Crash Delays Dream
LONDON — Wanted: Grandmother seeks Bell 407 helicopter, preferably cherry red, and the money to insure and fly it up the whole length of the Americas to the North Pole.
Jennifer Murray and fellow British pilot Colin Bodill nearly lost their lives when they crashed in Antarctica before Christmas. Their record hopes crashed with them, but they have not lost their ambition to fly a helicopter from pole to pole.
“We can’t start again from where we unfortunately left off because it is winter there now. But for all sorts of reasons, we both want to get back in the air as soon as we can and resume the journey from as far south as we can,” she said.
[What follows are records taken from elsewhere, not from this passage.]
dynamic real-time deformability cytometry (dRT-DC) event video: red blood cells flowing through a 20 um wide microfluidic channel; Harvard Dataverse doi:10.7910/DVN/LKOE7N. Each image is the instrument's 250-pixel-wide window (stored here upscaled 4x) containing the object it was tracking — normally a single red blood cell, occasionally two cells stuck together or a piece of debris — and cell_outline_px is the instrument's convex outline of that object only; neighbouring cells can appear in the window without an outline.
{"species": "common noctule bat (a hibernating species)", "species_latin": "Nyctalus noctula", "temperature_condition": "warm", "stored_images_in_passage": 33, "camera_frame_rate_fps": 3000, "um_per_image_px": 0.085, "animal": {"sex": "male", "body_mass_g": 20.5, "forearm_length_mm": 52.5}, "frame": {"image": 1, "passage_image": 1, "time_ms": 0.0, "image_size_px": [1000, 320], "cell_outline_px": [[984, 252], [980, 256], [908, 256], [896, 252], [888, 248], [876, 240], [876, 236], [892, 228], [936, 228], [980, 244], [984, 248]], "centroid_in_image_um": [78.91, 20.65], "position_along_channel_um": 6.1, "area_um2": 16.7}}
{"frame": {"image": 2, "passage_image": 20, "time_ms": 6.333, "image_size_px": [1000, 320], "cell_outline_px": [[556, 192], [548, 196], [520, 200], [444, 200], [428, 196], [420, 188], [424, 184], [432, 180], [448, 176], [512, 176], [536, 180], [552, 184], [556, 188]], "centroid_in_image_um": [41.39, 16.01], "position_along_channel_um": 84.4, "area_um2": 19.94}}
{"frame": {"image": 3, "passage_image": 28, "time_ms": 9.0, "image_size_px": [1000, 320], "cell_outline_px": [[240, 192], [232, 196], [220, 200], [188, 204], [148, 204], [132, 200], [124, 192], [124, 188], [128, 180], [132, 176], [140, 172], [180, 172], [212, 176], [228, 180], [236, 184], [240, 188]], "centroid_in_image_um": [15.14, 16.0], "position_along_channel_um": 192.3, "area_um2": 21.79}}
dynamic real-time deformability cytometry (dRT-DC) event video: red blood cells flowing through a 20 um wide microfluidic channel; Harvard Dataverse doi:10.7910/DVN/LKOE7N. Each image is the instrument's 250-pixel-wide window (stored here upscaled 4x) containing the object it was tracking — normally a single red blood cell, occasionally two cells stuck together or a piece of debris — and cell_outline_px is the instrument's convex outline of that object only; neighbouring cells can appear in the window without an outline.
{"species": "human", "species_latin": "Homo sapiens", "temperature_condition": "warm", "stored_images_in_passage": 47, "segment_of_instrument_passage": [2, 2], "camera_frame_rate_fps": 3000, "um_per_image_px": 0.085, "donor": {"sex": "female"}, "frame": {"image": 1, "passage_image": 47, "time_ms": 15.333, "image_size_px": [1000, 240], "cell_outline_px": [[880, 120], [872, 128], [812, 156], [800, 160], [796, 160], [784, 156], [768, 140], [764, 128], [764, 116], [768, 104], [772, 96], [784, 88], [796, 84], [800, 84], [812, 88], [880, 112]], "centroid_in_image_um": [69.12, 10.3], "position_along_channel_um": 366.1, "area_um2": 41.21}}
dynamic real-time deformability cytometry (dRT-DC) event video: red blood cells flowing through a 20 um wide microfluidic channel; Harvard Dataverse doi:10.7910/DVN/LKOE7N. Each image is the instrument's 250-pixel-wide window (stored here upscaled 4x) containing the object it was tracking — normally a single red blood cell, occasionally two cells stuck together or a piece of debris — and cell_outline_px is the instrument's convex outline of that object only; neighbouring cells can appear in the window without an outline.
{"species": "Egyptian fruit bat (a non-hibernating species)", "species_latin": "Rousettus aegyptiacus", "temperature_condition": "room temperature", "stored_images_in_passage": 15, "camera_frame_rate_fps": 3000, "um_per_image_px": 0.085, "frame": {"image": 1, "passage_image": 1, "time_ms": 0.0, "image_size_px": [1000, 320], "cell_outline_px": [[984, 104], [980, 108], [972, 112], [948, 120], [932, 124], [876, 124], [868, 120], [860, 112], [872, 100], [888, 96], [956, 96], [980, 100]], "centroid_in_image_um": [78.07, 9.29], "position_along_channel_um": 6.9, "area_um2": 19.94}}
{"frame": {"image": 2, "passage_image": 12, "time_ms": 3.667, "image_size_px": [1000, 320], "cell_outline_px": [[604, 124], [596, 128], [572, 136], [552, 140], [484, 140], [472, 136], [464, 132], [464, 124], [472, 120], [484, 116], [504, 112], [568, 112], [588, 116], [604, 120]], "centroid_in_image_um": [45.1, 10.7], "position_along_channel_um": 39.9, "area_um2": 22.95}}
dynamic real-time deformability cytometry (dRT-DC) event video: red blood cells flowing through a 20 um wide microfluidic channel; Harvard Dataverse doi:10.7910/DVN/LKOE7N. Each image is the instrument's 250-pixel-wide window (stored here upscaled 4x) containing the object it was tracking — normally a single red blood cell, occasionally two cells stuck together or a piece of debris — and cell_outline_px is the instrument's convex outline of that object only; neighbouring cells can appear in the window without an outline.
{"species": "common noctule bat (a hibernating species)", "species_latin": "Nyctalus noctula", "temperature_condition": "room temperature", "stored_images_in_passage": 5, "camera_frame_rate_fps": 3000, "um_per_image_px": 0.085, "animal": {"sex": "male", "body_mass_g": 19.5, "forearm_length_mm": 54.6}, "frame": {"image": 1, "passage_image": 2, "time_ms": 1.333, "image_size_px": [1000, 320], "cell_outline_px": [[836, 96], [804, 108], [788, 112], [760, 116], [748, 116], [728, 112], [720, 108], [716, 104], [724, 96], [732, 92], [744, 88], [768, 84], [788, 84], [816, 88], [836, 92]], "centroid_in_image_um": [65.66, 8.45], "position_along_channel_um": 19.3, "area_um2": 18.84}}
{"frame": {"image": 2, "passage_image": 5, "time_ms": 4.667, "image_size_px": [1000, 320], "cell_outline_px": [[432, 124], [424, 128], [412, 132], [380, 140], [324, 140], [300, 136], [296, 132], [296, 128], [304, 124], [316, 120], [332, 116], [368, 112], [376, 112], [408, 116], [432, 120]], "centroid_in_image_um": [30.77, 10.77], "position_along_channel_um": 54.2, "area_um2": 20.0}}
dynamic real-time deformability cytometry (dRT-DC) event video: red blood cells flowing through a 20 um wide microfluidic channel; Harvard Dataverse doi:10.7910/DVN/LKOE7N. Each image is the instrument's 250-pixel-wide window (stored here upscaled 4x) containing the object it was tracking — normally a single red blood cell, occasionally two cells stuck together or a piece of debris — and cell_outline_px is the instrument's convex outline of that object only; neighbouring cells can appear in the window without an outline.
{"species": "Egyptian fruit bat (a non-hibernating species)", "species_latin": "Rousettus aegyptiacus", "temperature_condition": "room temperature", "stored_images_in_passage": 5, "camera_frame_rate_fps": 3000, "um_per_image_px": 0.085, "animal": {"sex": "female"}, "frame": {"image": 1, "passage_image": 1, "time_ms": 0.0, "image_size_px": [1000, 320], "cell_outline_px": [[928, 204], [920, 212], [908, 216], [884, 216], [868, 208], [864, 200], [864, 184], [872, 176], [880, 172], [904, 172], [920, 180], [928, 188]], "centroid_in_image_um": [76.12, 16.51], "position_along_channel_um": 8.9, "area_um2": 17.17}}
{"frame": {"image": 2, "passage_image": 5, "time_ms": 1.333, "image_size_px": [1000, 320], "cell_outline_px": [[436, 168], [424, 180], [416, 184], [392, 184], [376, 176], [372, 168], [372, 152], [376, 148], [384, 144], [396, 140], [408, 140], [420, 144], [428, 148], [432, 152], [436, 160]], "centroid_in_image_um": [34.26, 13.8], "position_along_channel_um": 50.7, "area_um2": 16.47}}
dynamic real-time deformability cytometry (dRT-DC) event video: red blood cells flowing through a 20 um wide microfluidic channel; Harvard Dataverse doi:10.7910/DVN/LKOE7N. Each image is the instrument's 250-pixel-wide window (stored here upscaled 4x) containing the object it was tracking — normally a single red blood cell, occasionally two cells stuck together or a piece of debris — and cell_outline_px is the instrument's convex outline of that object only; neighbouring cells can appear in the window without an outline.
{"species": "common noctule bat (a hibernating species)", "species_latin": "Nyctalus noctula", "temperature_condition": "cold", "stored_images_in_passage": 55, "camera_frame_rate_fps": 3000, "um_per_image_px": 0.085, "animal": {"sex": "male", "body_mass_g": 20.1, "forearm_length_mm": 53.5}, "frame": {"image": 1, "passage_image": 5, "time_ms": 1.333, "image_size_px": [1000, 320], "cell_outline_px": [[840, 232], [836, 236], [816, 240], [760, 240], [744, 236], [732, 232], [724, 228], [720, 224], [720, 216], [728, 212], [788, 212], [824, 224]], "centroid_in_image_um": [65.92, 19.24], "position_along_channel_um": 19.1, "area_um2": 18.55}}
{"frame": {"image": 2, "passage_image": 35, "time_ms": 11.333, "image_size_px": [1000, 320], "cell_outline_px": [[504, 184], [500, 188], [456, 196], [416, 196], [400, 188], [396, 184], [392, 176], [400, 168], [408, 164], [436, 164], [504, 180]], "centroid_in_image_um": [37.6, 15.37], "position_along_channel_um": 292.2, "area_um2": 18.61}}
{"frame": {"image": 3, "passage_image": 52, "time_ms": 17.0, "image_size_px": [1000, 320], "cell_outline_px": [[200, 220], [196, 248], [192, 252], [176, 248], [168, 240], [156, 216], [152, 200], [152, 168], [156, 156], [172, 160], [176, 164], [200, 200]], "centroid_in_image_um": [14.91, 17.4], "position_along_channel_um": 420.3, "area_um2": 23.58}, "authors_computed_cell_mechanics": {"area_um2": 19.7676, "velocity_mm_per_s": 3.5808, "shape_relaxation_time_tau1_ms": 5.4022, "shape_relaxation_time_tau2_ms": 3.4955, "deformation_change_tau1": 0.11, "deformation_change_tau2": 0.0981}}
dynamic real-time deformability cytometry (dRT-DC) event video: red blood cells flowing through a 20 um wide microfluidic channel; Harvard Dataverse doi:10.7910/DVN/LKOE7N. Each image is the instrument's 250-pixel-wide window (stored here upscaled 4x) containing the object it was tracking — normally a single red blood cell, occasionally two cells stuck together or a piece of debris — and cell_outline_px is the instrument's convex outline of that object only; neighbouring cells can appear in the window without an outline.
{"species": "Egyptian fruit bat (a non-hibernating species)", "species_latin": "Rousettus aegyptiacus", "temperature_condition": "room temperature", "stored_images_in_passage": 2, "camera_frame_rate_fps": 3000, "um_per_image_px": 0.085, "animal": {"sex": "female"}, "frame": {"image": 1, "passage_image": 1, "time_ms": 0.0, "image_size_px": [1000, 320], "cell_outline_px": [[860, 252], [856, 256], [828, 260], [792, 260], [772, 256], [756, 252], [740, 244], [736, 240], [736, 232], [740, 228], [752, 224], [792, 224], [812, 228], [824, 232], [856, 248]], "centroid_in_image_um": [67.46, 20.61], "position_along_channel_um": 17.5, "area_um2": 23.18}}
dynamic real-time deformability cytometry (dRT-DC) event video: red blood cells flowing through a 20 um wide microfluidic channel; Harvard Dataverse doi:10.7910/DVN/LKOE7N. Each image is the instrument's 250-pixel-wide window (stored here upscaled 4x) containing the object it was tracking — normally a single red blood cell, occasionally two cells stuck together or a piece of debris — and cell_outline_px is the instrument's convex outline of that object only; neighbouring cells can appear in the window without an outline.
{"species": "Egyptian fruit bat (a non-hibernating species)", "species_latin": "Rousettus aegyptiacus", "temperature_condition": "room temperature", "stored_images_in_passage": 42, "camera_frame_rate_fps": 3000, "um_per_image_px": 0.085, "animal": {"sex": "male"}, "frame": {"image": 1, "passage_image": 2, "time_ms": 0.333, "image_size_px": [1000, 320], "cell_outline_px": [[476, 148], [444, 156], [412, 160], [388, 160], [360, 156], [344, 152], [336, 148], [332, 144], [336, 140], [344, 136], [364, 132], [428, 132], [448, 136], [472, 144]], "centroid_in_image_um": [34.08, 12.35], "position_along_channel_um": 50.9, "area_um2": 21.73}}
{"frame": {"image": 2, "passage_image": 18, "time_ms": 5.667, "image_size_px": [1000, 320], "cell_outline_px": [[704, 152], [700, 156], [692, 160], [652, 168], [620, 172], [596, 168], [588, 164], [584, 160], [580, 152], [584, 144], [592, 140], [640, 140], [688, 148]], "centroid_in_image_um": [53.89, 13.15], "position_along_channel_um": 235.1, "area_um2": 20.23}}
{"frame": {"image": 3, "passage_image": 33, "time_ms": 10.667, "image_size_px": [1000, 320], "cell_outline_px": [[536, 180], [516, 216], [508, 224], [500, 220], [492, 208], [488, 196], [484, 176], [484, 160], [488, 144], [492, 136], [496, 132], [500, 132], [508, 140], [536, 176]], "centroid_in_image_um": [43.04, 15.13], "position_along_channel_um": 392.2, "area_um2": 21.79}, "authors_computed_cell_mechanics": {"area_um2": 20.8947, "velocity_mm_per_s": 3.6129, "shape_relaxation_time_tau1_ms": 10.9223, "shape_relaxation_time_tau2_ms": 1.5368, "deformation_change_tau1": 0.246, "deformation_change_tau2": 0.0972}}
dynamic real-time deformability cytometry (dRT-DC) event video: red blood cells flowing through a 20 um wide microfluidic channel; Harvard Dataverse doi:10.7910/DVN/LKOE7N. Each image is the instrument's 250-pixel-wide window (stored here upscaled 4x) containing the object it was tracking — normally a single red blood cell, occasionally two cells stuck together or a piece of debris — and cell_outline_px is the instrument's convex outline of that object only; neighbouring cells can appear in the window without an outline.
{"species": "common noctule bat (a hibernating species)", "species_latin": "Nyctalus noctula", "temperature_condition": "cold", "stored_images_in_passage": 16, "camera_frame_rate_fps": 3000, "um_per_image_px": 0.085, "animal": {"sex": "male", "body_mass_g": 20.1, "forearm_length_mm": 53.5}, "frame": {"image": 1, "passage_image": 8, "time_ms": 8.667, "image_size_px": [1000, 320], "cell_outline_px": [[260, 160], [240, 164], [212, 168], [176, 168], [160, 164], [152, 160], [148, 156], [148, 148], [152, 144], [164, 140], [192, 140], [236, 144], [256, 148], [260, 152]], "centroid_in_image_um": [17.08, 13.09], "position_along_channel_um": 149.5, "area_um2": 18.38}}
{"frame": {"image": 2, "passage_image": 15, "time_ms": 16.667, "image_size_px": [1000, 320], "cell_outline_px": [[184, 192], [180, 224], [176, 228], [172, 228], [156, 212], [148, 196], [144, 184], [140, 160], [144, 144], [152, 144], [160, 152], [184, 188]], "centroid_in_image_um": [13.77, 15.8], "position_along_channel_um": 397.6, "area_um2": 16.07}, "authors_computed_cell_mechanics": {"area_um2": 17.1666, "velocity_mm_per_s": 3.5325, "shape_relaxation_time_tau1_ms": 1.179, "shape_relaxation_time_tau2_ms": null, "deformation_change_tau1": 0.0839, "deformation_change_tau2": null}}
“We need to get back in the air within four or five weeks because if we wait any longer, it gets far more dangerous going for the North Pole. We also have the momentum now and may lose it if we start all over again next season.”
Murray, 63, and Bodill, 53, made it to the South Pole in mid-December after setting off from New York on Oct. 22 and flying down the east coast of the Americas.
But on their way back north, 11,000 miles into their 33,000-mile trip, they flew into a whiteout -- when snow and sky become indistinguishable -- and crashed on the middle of the coldest, loneliest continent on Earth.
“We didn’t actually fall. We actually flew into the ground. I suppose the luckiest part was that the helicopter somersaulted and took most of the impact,” Murray said in an interview in her London home six weeks after the crash.
The impact turned the seven-seater Bell chopper into a pile of junk and gave Bodill internal injuries and snapped a bone in his back. Murray suffered only a dislocated left elbow.
“We are incredibly lucky to be alive,” she said, massaging her arm. “Colin saved my life. I just sat there fading in and out of consciousness while he did everything. He is my hero.”
Although bleeding internally, Bodill, a flying instructor, built a tent and kept in radio contact with Patriot Hills -- an Antarctic base that caters mainly to summer tourists -- awaiting emergency evacuation.
“We lay on the ice for 4 1/2 hours. At one stage, he said to me, ‘I am fading.’ Then I thought he had died. But he got us both through. I can remember the cold, the intense cold,” Murray said.
Neither pilot was wearing full Antarctic gear, which was stowed in the back of the crumpled helicopter and irretrievable.
“I had been wearing my snow boots, which were wonderfully warm. One of them got thrown 30 meters [yards] from the crash. Colin went to get it expecting to find my foot inside. Luckily it wasn’t,” Murray said.
One of the things that kept her going, she has said, was thinking about her 6-year-old granddaughter. “There was a great deal of trauma involved. I still wake up at nights and it is all happening all over again,” she said. “But it was a great project and I want to complete it.”
The pair were rescued, evacuated, and are both recovering and raring to go. The original attempt had corporate sponsorship, but they would need fresh money to continue.
Murray shares a taste for adventure with her husband, Simon, a French foreign legionnaire turned businessman who, at 63, has just become the oldest man to walk to the South Pole.